• [Assignment]:
Give these lines again with "top-left" switched to "upper-left" and nothing else changed. Leave the pictures out.

• [Task material]:

<<<<

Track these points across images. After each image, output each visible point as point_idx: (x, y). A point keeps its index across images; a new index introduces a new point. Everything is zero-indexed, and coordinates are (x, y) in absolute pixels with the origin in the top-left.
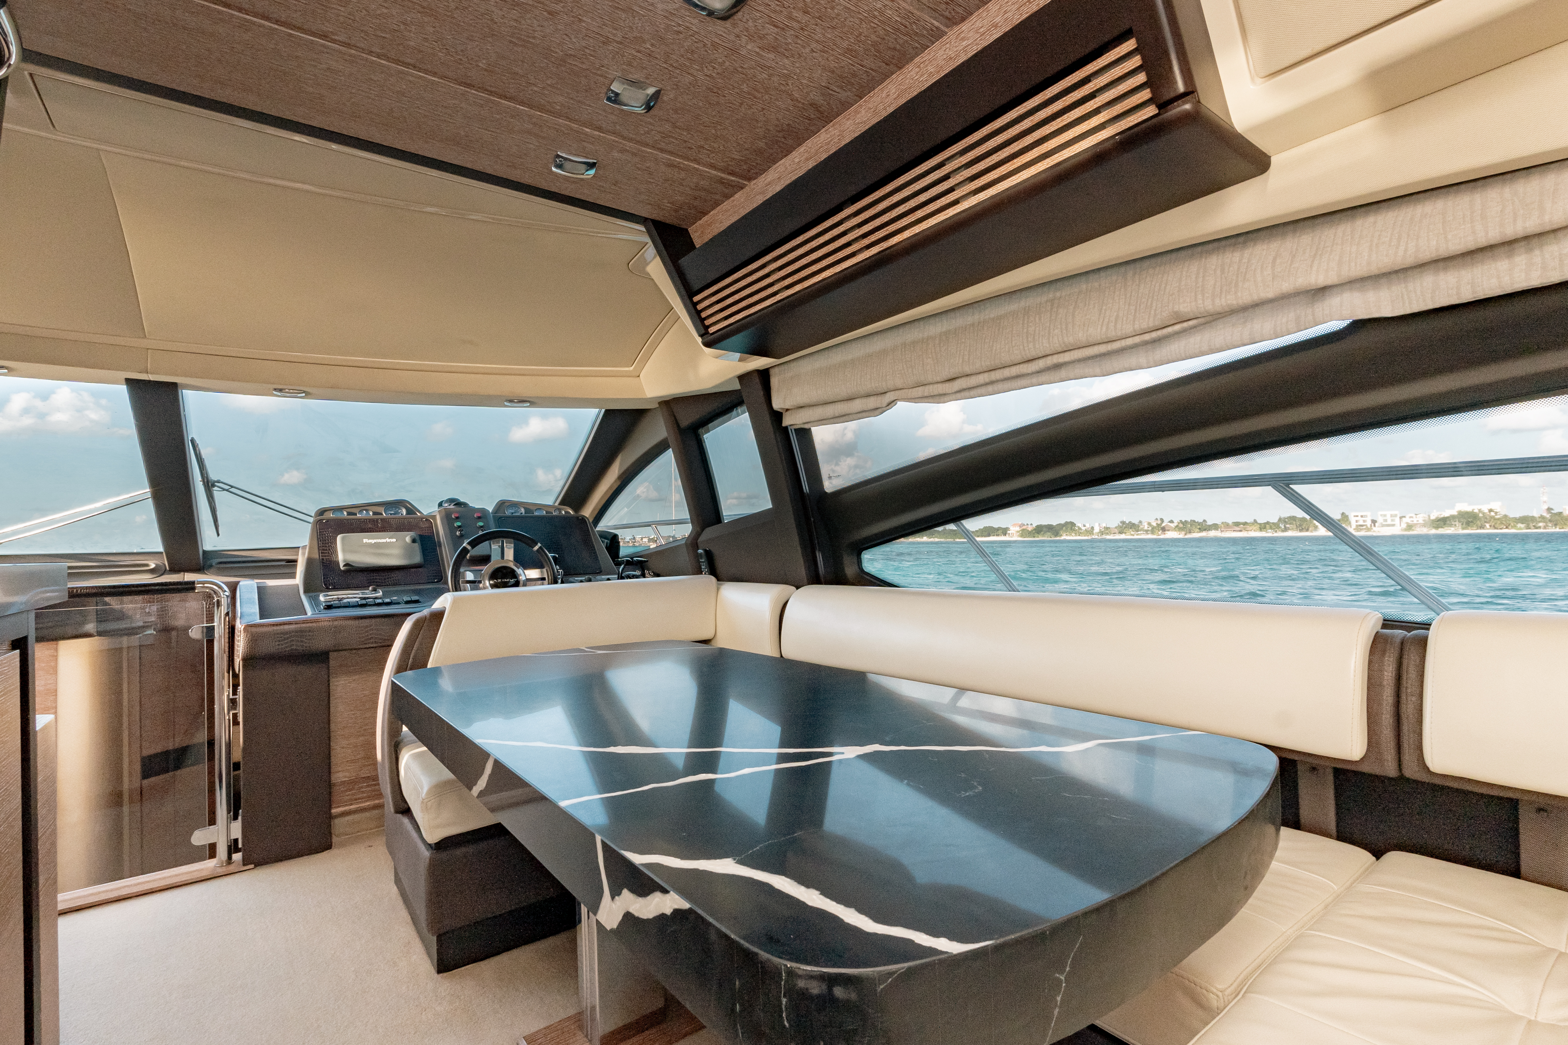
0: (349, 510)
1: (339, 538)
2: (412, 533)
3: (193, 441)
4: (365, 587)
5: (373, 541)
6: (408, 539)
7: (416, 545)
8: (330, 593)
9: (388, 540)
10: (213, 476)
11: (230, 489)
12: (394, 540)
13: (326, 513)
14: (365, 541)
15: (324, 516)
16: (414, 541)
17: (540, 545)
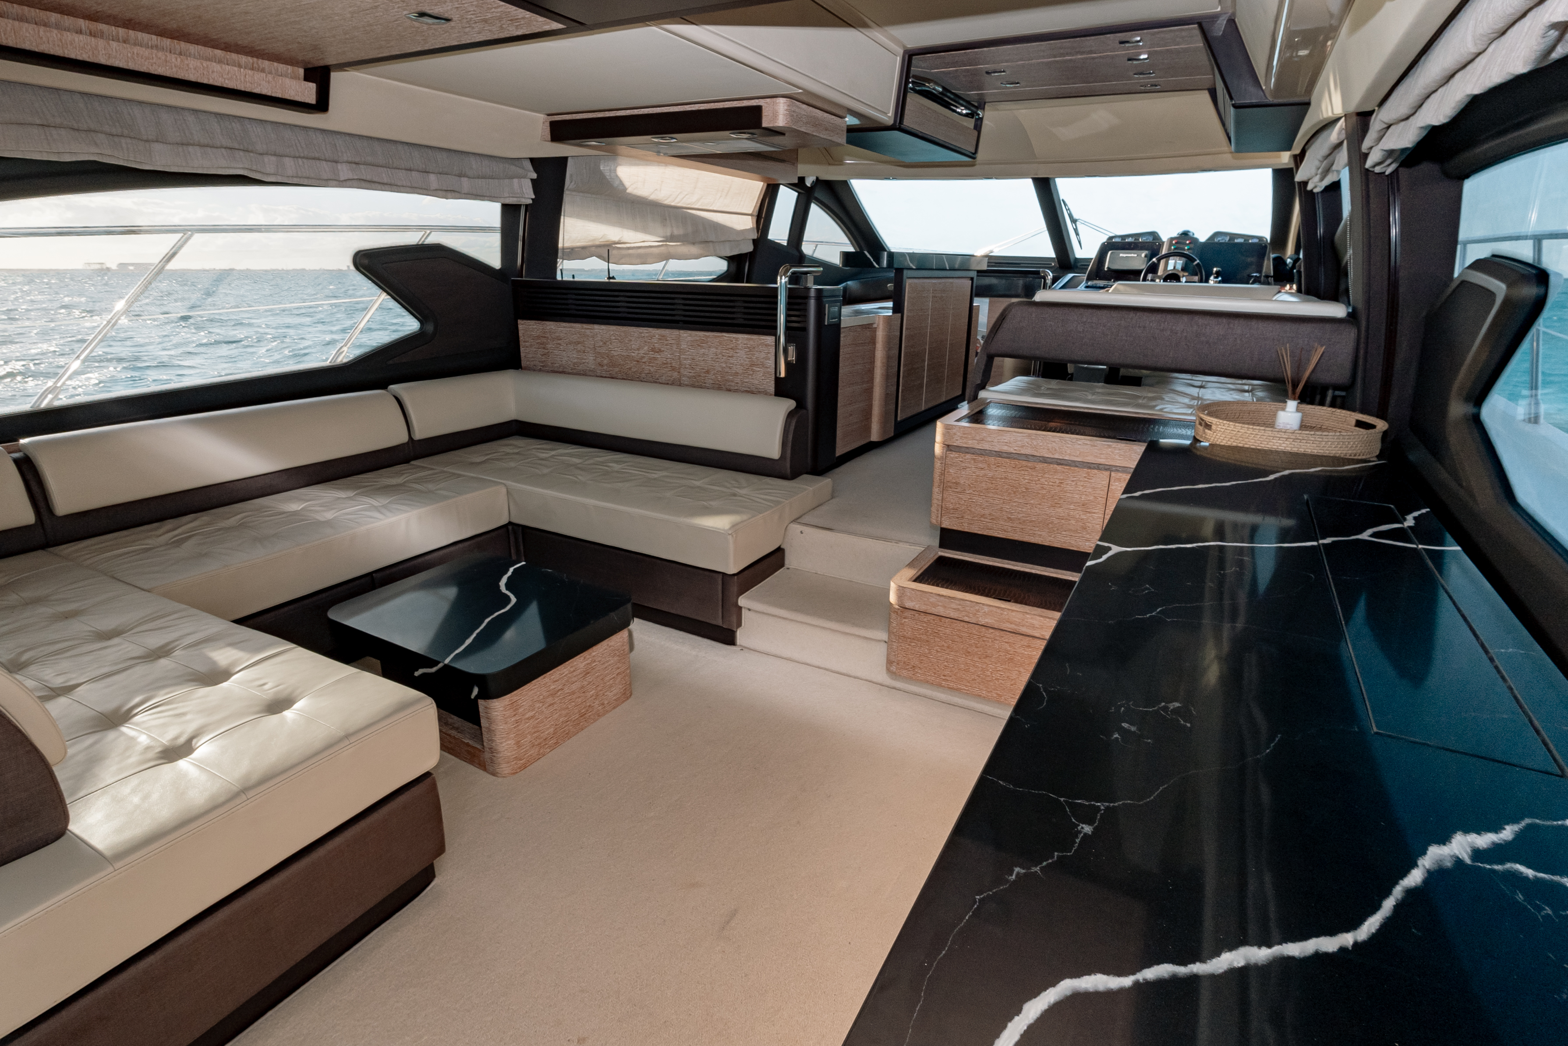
0: (1123, 238)
1: (1110, 252)
2: (1147, 252)
3: (1063, 200)
4: (1112, 278)
5: (1125, 255)
6: (1143, 255)
7: (1148, 258)
9: (1133, 255)
10: (1075, 216)
11: (1085, 223)
12: (1136, 256)
14: (1121, 255)
16: (1146, 256)
17: (1198, 261)
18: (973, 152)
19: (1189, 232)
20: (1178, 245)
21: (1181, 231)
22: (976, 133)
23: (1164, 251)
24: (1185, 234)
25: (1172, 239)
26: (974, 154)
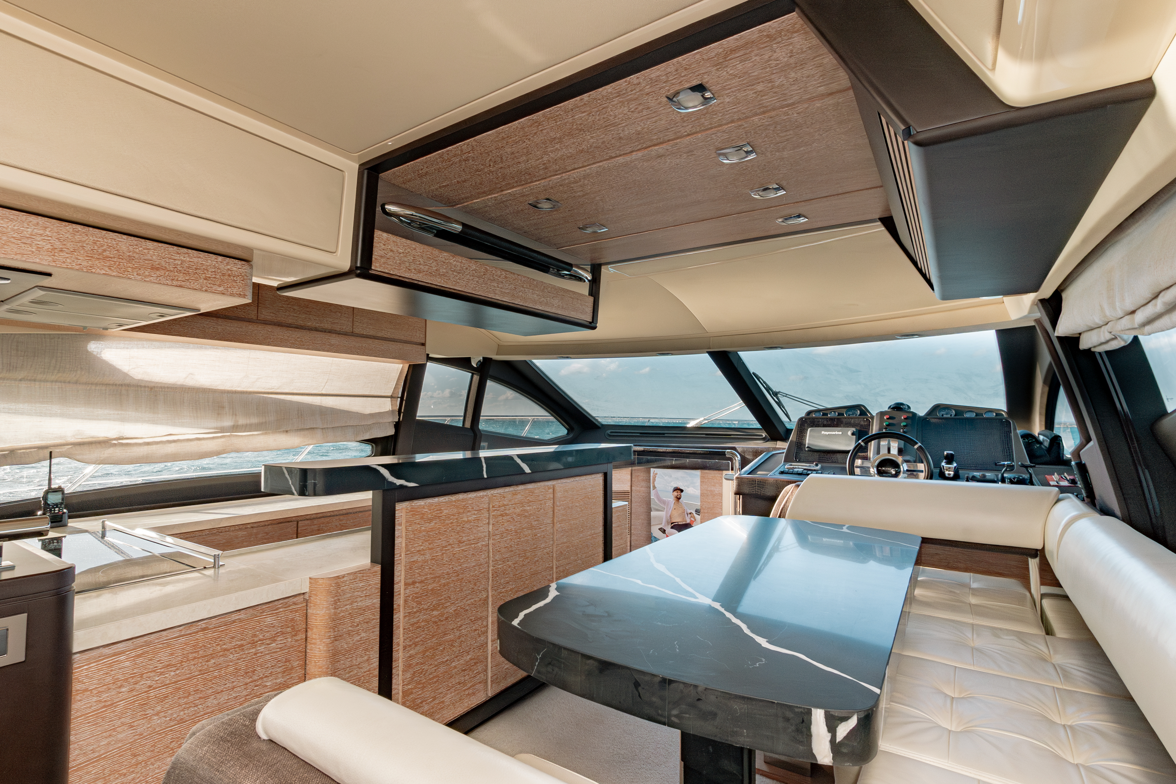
0: (823, 412)
1: (809, 429)
2: (854, 429)
3: (753, 373)
4: (812, 462)
5: (827, 433)
6: (850, 433)
7: (854, 437)
8: (793, 464)
9: (837, 433)
10: (775, 389)
11: (786, 395)
12: (841, 433)
13: (811, 414)
14: (823, 432)
15: (811, 416)
16: (853, 434)
17: (920, 444)
18: (591, 321)
19: (902, 404)
20: (891, 421)
21: (892, 403)
22: (591, 299)
23: (875, 429)
24: (898, 407)
25: (882, 414)
26: (590, 323)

>>>>

• [Completed exercise]:
Track these points across images. After each image, output each visible point as point_idx: (x, y). A point keeps its index across images; a new index introduces a new point. Everything is zero-indexed, and coordinates are (x, y) in absolute pixels with the origin in the upper-left.
0: (349, 510)
1: (339, 538)
2: (412, 533)
3: (193, 441)
4: (365, 587)
5: (373, 541)
6: (408, 539)
7: (416, 545)
8: (330, 593)
9: (388, 540)
10: (213, 476)
11: (230, 489)
12: (394, 540)
13: (326, 513)
14: (365, 541)
15: (324, 516)
16: (414, 541)
17: (540, 545)
0: (1123, 238)
1: (1110, 252)
2: (1147, 252)
3: (1063, 200)
4: (1112, 278)
5: (1125, 255)
6: (1143, 255)
7: (1148, 258)
9: (1133, 255)
10: (1075, 216)
11: (1085, 223)
12: (1136, 256)
14: (1121, 255)
16: (1146, 256)
17: (1198, 261)
18: (973, 152)
19: (1189, 232)
20: (1178, 245)
21: (1181, 231)
22: (976, 133)
23: (1164, 251)
24: (1185, 234)
25: (1172, 239)
26: (974, 154)
0: (823, 412)
1: (809, 429)
2: (854, 429)
3: (753, 373)
4: (812, 462)
5: (827, 433)
6: (850, 433)
7: (854, 437)
8: (793, 464)
9: (837, 433)
10: (775, 389)
11: (786, 395)
12: (841, 433)
13: (811, 414)
14: (823, 432)
15: (811, 416)
16: (853, 434)
17: (920, 444)
18: (591, 321)
19: (902, 404)
20: (891, 421)
21: (892, 403)
22: (591, 299)
23: (875, 429)
24: (898, 407)
25: (882, 414)
26: (590, 323)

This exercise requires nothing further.